The early Scarpetta books are good, they get progressively worse, and I no longer read the author since I heard her in a radio interview in which she was so appallingly rude and unscientific that I am boycotting her.

Have you tried Nikki French?

Clawdy · 14/04/2013 17:34

I actually think the Ann Cleeves Shetland Quartet,with detective Jimmy Perez,are better than the Peter May books,though I enjoyed them,too.

nothruroad · 14/04/2013 17:59

I've just read a series of crime books set in Glasgow by Caro Ramsay - they were good and reminded me a bit of Lewis man in places.

marissab · 14/04/2013 21:46

Gosh lots to look up. Thanks guys. Grin

OP posts:
pointythings · 14/04/2013 22:24

The problem with this topic, OP, is that you get shedloads of good advice and then end up spending far too much money on books Grin

SarahAndFuck · 18/04/2013 21:58

SJ Bolton's books are very good, and Sacrifice is quite similar in many ways to Lewis Man. A body is found in the peat on a Scottish Island and an investigation to discover who and why takes place. After that, it does get very different so even if it sounds too 'samey', it's not.

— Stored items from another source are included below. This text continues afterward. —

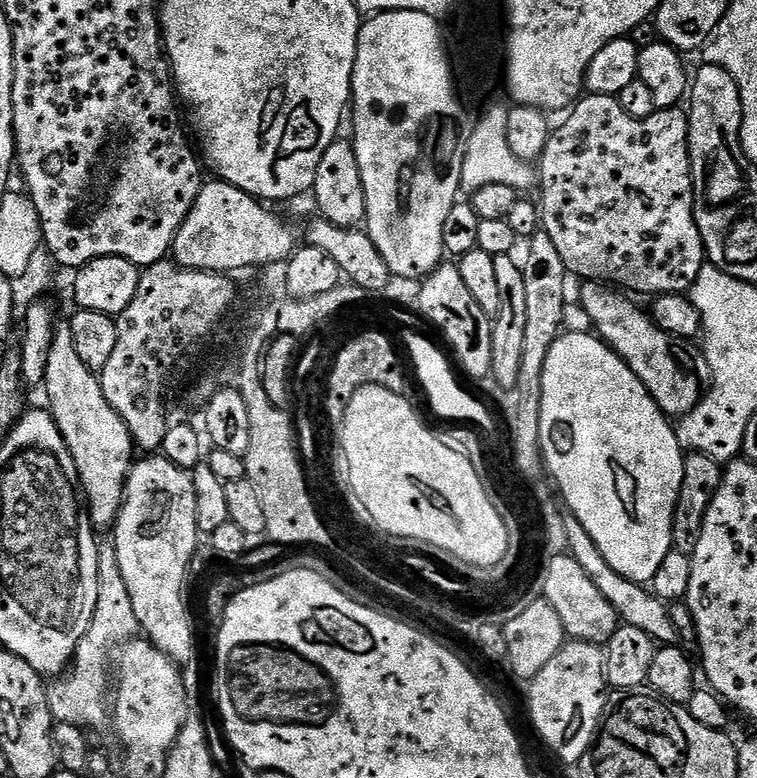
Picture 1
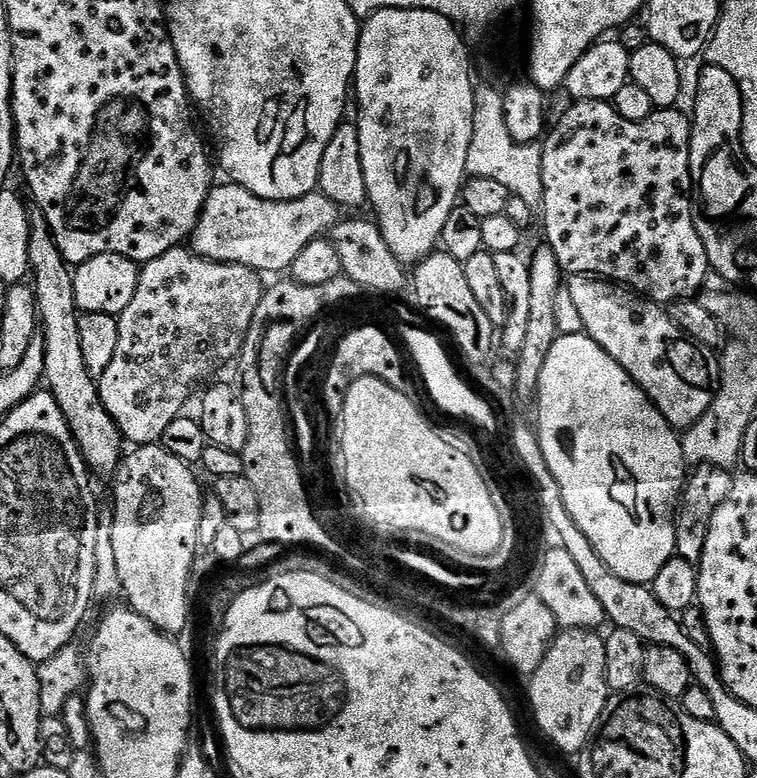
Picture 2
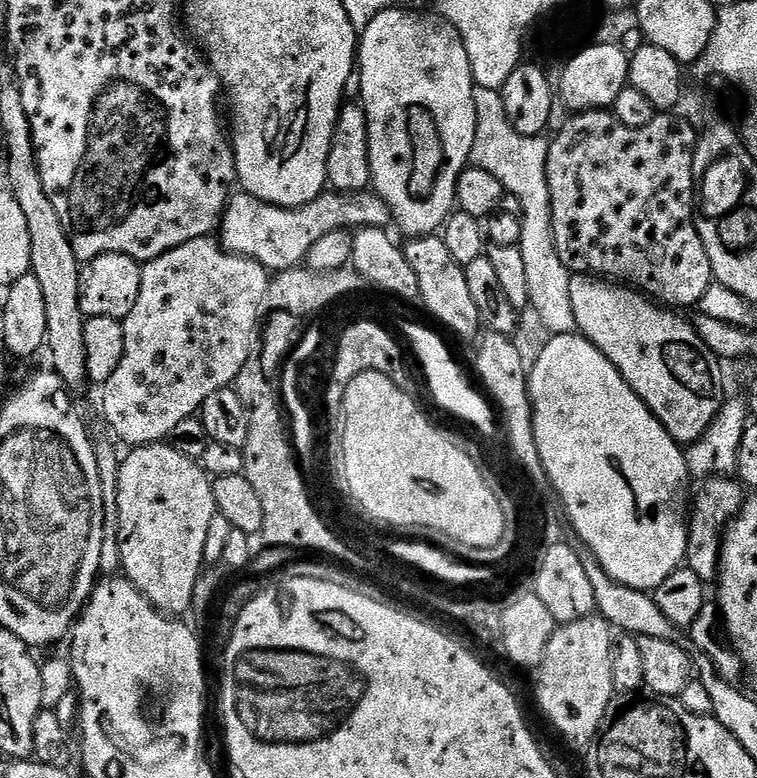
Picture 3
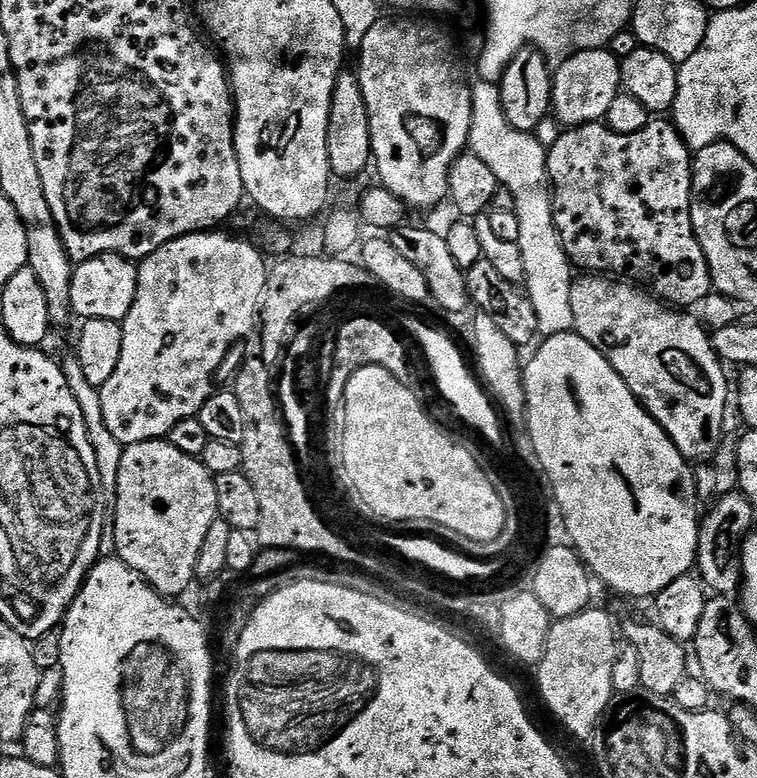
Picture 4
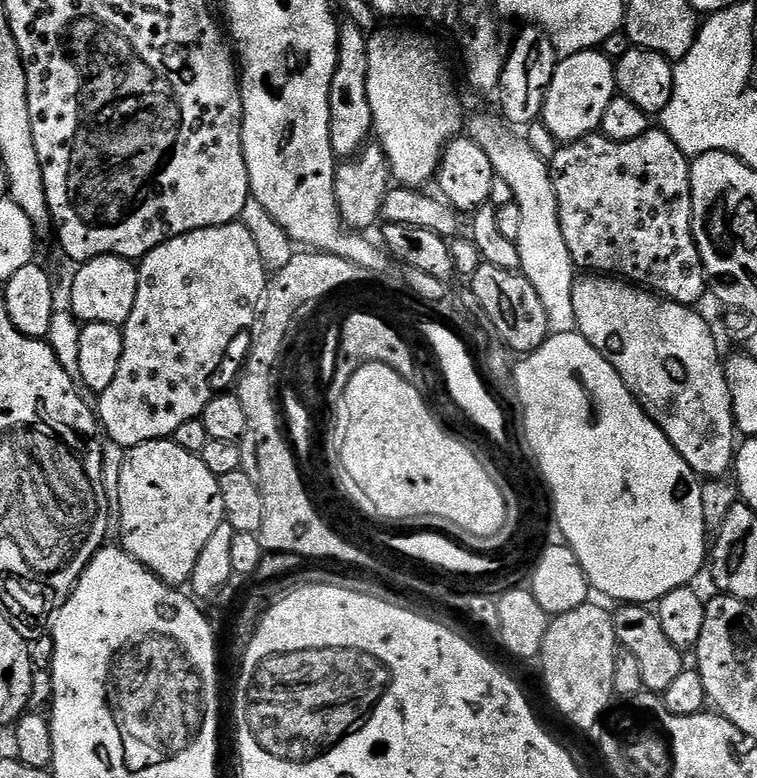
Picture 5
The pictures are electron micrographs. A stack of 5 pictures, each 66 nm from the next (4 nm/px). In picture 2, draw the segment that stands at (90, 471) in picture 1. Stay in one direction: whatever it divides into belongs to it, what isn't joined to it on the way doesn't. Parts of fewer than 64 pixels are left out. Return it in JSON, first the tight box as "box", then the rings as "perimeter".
{"box":[29,214,122,473],"perimeter":[[[43,214],[31,217],[29,230],[29,262],[30,272],[36,275],[34,291],[36,294],[36,311],[40,314],[44,349],[46,350],[46,370],[44,379],[52,397],[58,402],[66,422],[71,426],[74,438],[80,447],[80,453],[93,473],[115,473],[120,467],[122,437],[114,418],[102,406],[100,389],[97,381],[86,370],[86,361],[82,359],[82,334],[78,334],[78,322],[81,313],[74,298],[73,269],[64,258],[48,222]]]}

Her others are good too. Some of the characters from one book pop up now and again in others, and the ones with Lacey Flint in them are a series so you should read them in order, but if you wanted to just read Sacrifice and not Awakening or Blood Harvest it wouldn't make any difference.

tigerdriverII · 18/04/2013 22:02

Ellie Griffiths is good: set in east Anglia, great heroine, rather predictable sexy middle aged male tec, good plots. Waiting for the next one to get to paperback prices on kindle.

MrsTwgtwf · 18/04/2013 22:02

Witco wrote my post for me. Loved The Black House, absolutely brilliant. Lewis Man not quite as good, but good enough.

Weegiemum · 18/04/2013 22:31

The Peter May books are brilliant. I lived in the Outer Hebrides for 10 years, we go back several times a year, and he has the place nailed! It's all SO real.

pointythings · 19/04/2013 21:28

I second SJ Bolton too, gripping stuff.

highlandcoo · 19/04/2013 22:13

SJ Bolton is talking at St John's Wood library in London at 5.30 on Monday. Open to anyone who'd like to come along.

Highlander · 23/04/2013 21:33

Another vote for Ann Cleeve's Shetland Quartet, if you like the Lewis trio.